Until then Ross hadn’t known there were two options, or that the opposite of panic was not some unattainable calm, but thinking, which steadies the nerves and opens up worlds outside ourselves. The principal became his saviour, he told me.

Every life has lucky moments when you realize that the ditch you were in is part of a road. When what you knew, and were satisfied to know, becomes only one aspect of many.

Since that visit in May, I find myself frequently saying, “Lizzie, you can either panic or you can think,” and the words help me almost as much as they helped Ross. It’s a strange and wonderful thing to find help in such a roundabout way and from such an unlikely source as one of the prime terrors of your childhood. How often do we get advice from a bully about how to defeat him?

The thinking required isn’t rushed or on the spot. It’s a calm thinking-through to the end of a problem, and it’s both logical and intuitive. I remember the protracted, panic-stricken rewriting of my first novel. Over and over again my excellent editor would point out where I hadn’t thought through to the end some strand of character or emotion or action that I had set in motion. In rewriting a novel you’re trying to have the end complete the beginning. You don’t want the story to peter out, or lose its way in sensationalism or cliché, but touch upon a kind of truth that will leave the reader with many lingering thoughts. My editor was asking me not to panic, but to think.

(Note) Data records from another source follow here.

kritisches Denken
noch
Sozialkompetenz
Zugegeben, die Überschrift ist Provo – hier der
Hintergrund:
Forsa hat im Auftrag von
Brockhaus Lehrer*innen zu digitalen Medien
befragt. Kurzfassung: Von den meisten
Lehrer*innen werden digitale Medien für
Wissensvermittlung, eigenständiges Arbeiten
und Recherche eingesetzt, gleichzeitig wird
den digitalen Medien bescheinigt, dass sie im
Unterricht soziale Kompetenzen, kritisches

Several years ago someone looked up from reading a story by the marvelous Alistair MacLeod and said to me, “Why do you even bother?”

It was an excellent and awful question. A fundamental question. Unanswerable, it seemed to me, except, perhaps, with a punch in the nose.

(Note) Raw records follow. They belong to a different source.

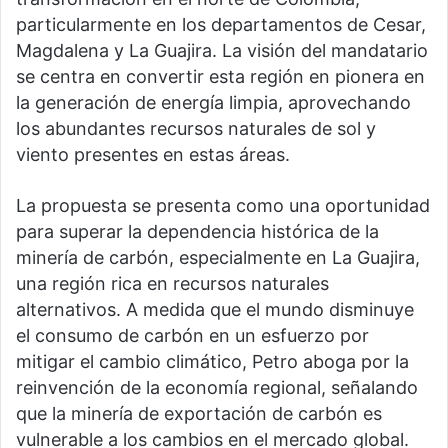
particularmente en los departamentos de Cesar,
Magdalena y La Guajira. La visión del mandatario
se centra en convertir esta región en pionera en
la generación de energía limpia, aprovechando
los abundantes recursos naturales de sol y
viento presentes en estas áreas.
La propuesta se presenta como una oportunidad
para superar la dependencia histórica de la
minería de carbón, especialmente en La Guajira,
una región rica en recursos naturales
alternativos. A medida que el mundo disminuye
el consumo de carbón en un esfuerzo por
mitigar el cambio climático, Petro aboga por la
reinvención de la economía regional, señalando
que la minería de exportación de carbón es
vulnerable a los cambios en el mercado global.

Like all excellent and awful questions, it never goes away. “Why do you even bother, when you’ll never be as good?” Faced with such a question, you can either panic or you can think. And under ‘panic’ I include everything from self-pity to infinite depression.

If we think about it, we know why we bother. We bother because working on something and making it better gives our lives meaning, makes us feel alive. Besides, a certain defiance is necessary if we’re to have productive lives. We can’t let other people tell us we don’t have what it takes.

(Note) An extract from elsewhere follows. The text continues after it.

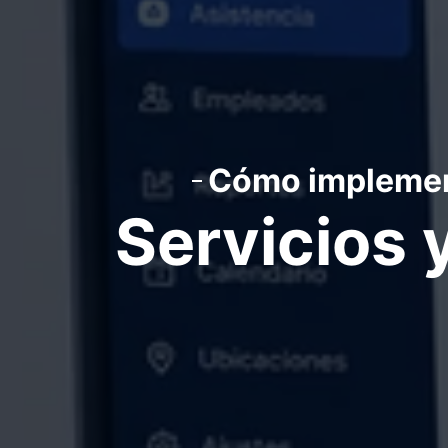
Cómo implementa
Servicios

So somebody in Iowa gets a better lab result. Somebody in Vancouver gets a better job. Somebody in Calgary gets a better scholarship. Somebody’s children one block over are more successful.

So what? If we think about it, we know that’s not the point. The point is to bring all of yourself to whatever truly interests you and then to surprise yourself with what you actually accomplish.

I said a few moments ago that thinking not only steadies the nerves, it opens up worlds outside ourselves. As a writer I work alone, but I’m not alone. I’m surrounded by books, I’m accompanied by the authors who wrote them. I’m surrounded by the place outside my windows, Ottawa, the Ottawa Valley, Ontario and restless Quebec, the world that extends north, east, west, south.

Creativity never comes from one person alone, no matter what the field, whether arts or science. It comes when you fully connect with your material, which has countless sources outside yourself, sources in the present and in the past that keep intersecting and opening up new worlds.

When I’m asked what advice I have for young writers, I say, Just remember that being uncertain is part of the creative process, it’s natural and unavoidable.

I would also add, Don’t be too hard on yourself. Putting yourself down is another form of panicking instead of thinking. Life becomes very narrow when you’re hard on yourself. You become the only thing in your mind – when it’s openness to the world that will get you through.

The stories I like best are the ones where the author, without ever turning a blind eye, is kind to the characters and sees them not as open or shut cases, but in all their dimensions. I’ve been suggesting, on this day when we’re celebrating your hard-won achievements, that you are the authors of the stories of your lives. Be kind to yourselves. Panic will make you feel that you’re alone, and thinking will remind you that you have the whole world with you.

Let me only add that I wish all of you the very best. Congratulations, again, and thank you.